About this task => In the entries that follow, find the word "CIRCLE" and report each line it is on.

--- --- ---

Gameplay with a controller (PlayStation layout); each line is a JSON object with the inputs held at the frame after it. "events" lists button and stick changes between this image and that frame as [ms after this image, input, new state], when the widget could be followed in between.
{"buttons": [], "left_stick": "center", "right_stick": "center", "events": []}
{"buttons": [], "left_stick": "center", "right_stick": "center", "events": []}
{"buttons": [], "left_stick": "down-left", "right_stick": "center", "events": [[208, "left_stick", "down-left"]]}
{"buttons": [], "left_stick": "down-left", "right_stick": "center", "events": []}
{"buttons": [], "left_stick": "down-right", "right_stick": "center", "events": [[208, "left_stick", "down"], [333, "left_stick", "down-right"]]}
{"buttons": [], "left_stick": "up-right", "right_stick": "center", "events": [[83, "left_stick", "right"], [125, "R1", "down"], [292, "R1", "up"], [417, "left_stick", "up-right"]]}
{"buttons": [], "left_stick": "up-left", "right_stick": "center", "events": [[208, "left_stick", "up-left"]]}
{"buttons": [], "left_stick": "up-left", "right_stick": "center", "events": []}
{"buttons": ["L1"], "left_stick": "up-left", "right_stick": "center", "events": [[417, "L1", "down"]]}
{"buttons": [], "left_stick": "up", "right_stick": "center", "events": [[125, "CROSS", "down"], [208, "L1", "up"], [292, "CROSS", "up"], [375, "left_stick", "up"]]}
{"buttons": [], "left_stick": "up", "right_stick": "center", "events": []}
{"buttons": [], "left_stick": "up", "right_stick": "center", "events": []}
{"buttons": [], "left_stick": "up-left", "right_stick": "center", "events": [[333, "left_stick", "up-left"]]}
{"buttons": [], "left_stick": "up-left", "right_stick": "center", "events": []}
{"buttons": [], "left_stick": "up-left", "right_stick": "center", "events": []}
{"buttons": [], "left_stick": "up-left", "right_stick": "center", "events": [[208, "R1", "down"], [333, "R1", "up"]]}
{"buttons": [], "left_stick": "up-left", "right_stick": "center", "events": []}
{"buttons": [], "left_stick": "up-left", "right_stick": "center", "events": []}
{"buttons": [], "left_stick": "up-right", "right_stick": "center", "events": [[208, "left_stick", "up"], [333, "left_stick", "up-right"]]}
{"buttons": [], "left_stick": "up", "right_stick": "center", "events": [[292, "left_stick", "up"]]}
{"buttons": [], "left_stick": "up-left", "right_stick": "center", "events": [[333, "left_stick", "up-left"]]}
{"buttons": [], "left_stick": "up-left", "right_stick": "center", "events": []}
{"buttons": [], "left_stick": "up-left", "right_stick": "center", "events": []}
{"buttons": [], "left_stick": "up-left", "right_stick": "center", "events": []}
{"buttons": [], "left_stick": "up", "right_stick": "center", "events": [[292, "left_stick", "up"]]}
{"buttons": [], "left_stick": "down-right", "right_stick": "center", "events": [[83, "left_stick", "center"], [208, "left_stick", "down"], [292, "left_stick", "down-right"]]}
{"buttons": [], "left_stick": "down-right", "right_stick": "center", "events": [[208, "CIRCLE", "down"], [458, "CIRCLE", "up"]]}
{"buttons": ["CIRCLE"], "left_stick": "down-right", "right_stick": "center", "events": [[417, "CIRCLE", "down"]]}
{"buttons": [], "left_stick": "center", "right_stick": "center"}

--- --- ---

Written answer =>
{"buttons": [], "left_stick": "down-right", "right_stick": "center", "events": [[208, "CIRCLE", "down"], [458, "CIRCLE", "up"]]}
{"buttons": ["CIRCLE"], "left_stick": "down-right", "right_stick": "center", "events": [[417, "CIRCLE", "down"]]}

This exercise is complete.